Local microirradiation with lasers represents a useful tool for studies of DNA-repair-related processes in live cells. Here, we describe a methodological approach to analyzing protein kinetics at DNA lesions over time or protein-protein interactions on locally microirradiated chromatin. We also show how to recognize individual phases of the cell cycle using the Fucci cellular system to study cell-cycle-dependent protein kinetics at DNA lesions.
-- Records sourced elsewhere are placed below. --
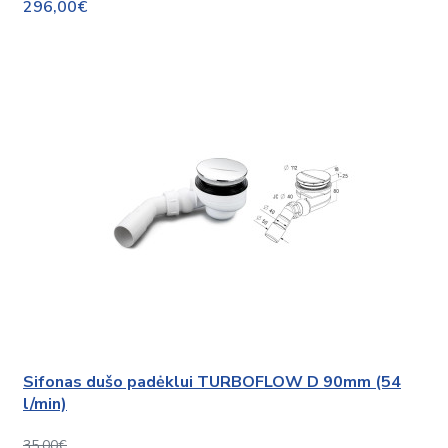
296,00€
Sifonas dušo padėklui TURBOFLOW D 90mm (54
l/min)
35,00€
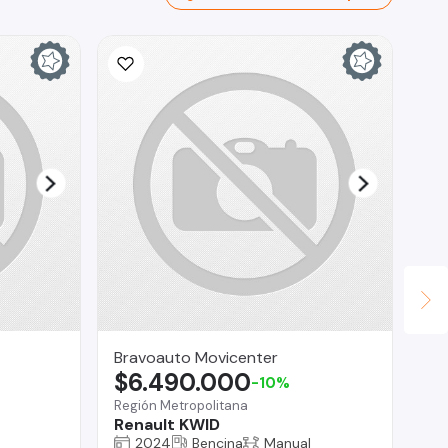
Bravoauto Movicenter
Au
$6.490.000
$
-10%
Región Metropolitana
La
Renault KWID
To
2024
Bencina
Manual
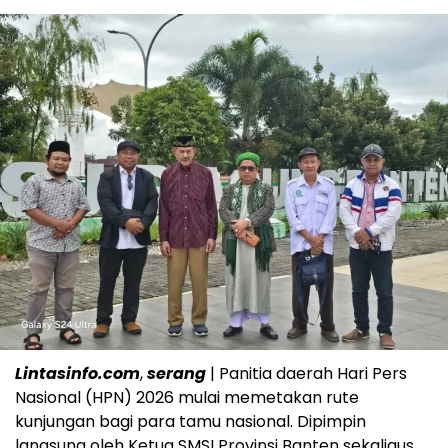
Lintasinfo.com
,
serang
| Panitia daerah Hari Pers
Nasional (HPN) 2026 mulai memetakan rute
kunjungan bagi para tamu nasional. Dipimpin
langsung oleh Ketua SMSI Provinsi Banten sekaligus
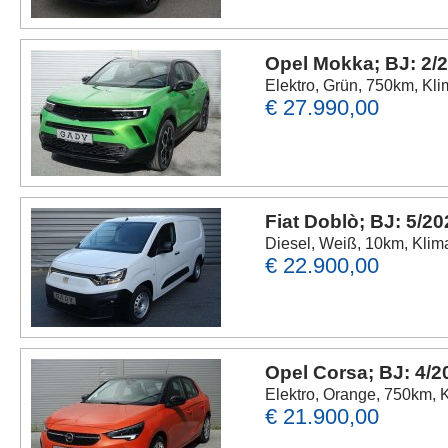
Opel Mokka; BJ: 2/
Elektro, Grün, 750km, Kli
€ 27.990,00
Fiat Doblò; BJ: 5/2
Diesel, Weiß, 10km, Kli
€ 22.900,00
Opel Corsa; BJ: 4/2
Elektro, Orange, 750km, 
€ 21.900,00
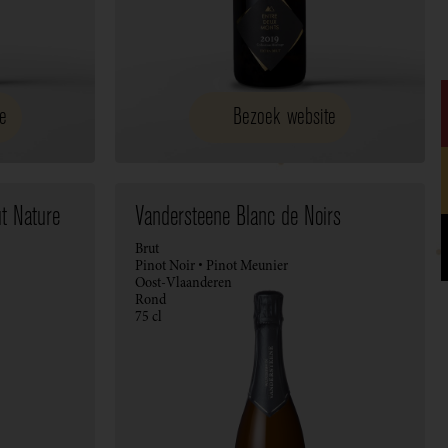
e
Bezoek website
t Nature
Vandersteene Blanc de Noirs
Brut
Pinot Noir • Pinot Meunier
Oost-Vlaanderen
Rond
75 cl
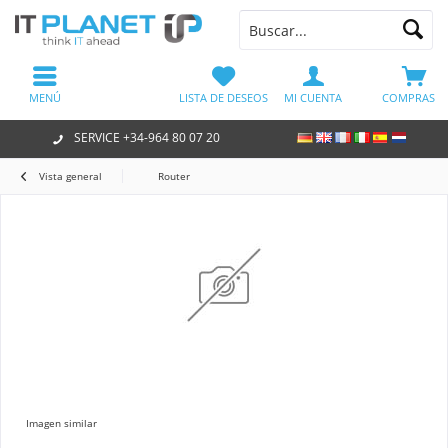
MENÚ
LISTA DE DESEOS
MI CUENTA
COMPRAS
SERVICE +34-964 80 07 20
Vista general
Router
Imagen similar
A methodological description of the use of two UV lasers (355 nm and 405 nm) to induce different types of DNA damage is also presented. Only the cells microirradiated by the 405-nm diode laser proceeded through mitosis normally and were devoid of cyclobutane pyrimidine dimers (CPDs). We also show how microirradiated cells can be fixed at a given time point to perform immunodetection of the endogenous proteins of interest. For the DNA repair studies, we additionally describe the use of biophysical methods including FRAP (Fluorescence Recovery After Photobleaching) and FLIM (Fluorescence Lifetime Imaging Microscopy) in cells with spontaneously occurring DNA damage foci. We also show an application of FLIM-FRET (Fluorescence Resonance Energy Transfer) in experimental studies of protein-protein interactions.